Collected data:
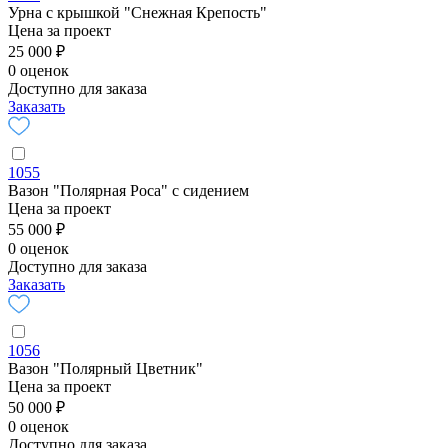
Урна с крышкой "Снежная Крепость"
Цена за проект
25 000 ₽
0 оценок
Доступно для заказа
Заказать
1055
Вазон "Полярная Роса" с сидением
Цена за проект
55 000 ₽
0 оценок
Доступно для заказа
Заказать
1056
Вазон "Полярный Цветник"
Цена за проект
50 000 ₽
0 оценок
Доступно для заказа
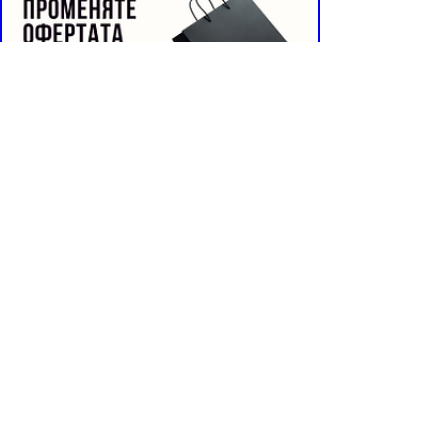
Buyer Resistance System
Информация📄
Начало
За нас 🏁
Условия за ползване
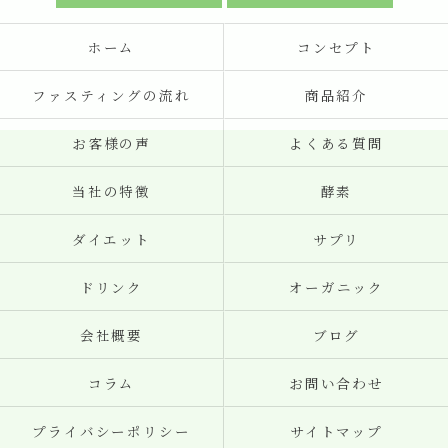
ホーム
コンセプト
ファスティングの流れ
商品紹介
お客様の声
よくある質問
当社の特徴
酵素
ダイエット
サプリ
ドリンク
オーガニック
会社概要
ブログ
コラム
お問い合わせ
プライバシーポリシー
サイトマップ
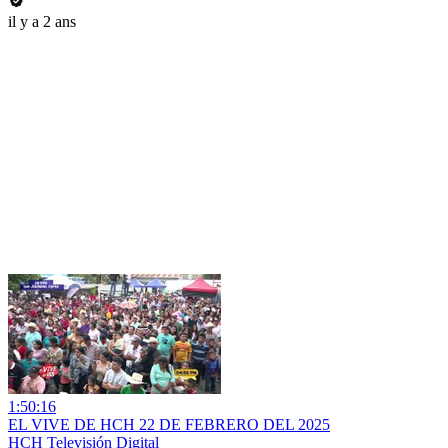
il y a 2 ans
1:50:16
EL VIVE DE HCH 22 DE FEBRERO DEL 2025
HCH Televisión Digital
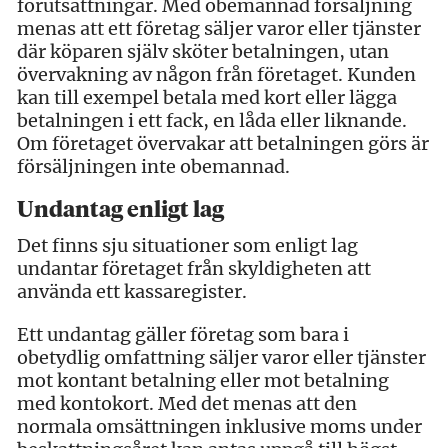
förutsättningar. Med obemannad försäljning
menas att ett företag säljer varor eller tjänster
där köparen själv sköter betalningen, utan
övervakning av någon från företaget. Kunden
kan till exempel betala med kort eller lägga
betalningen i ett fack, en låda eller liknande.
Om företaget övervakar att betalningen görs är
försäljningen inte obemannad.
Undantag enligt lag
Det finns sju situationer som enligt lag
undantar företaget från skyldigheten att
använda ett kassaregister.
Ett undantag gäller företag som bara i
obetydlig omfattning säljer varor eller tjänster
mot kontant betalning eller mot betalning
med kontokort. Med det menas att den
normala omsättningen inklusive moms under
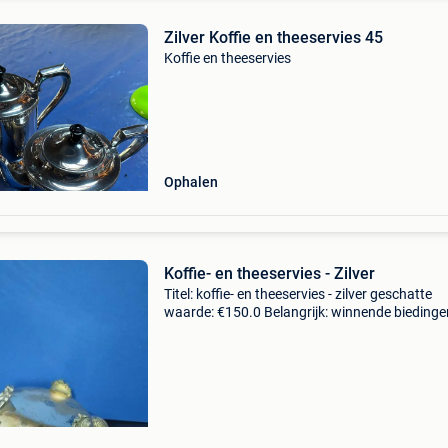
Zilver Koffie en theeservies 45
Koffie en theeservies
Ophalen
Koffie- en theeservies - Zilver
Titel: koffie- en theeservies - zilver geschatte
waarde: €150.0 Belangrijk: winnende biedingen
exclusief 9% koperbescherming + €3 deze vin
zilververgulde theepot, waarschijnlijk ver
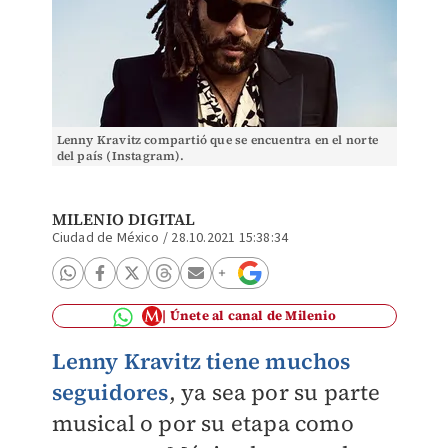
Lenny Kravitz compartió que se encuentra en el norte
del país (Instagram).
MILENIO DIGITAL
Ciudad de México
/
28.10.2021 15:38:34
Únete al canal de Milenio
Lenny Kravitz tiene muchos
seguidores
, ya sea por su parte
musical o por su etapa como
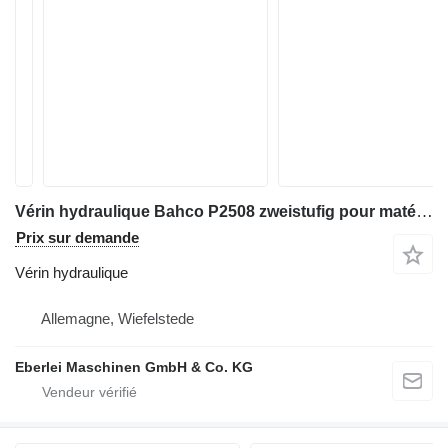
Vérin hydraulique Bahco P2508 zweistufig pour matériel industriel
Prix sur demande
Vérin hydraulique
Allemagne, Wiefelstede
Eberlei Maschinen GmbH & Co. KG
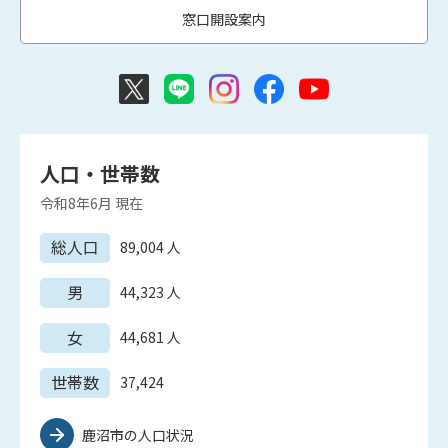
窓口開設案内
人口・世帯数
令和8年6月
現在
総人口
89,004
人
男
44,323
人
女
44,681
人
世帯数
37,424
鹿沼市の人口状況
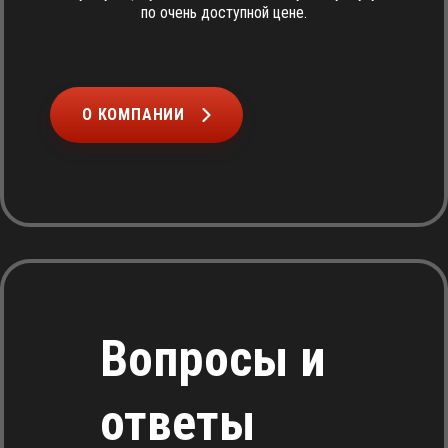
по очень доступной цене.
О КОМПАНИИ
Вопросы и
ответы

Exercise brief — Figure out how many lines above include the string "obemannad", then report that number and nothing else.

Reply to the task — 2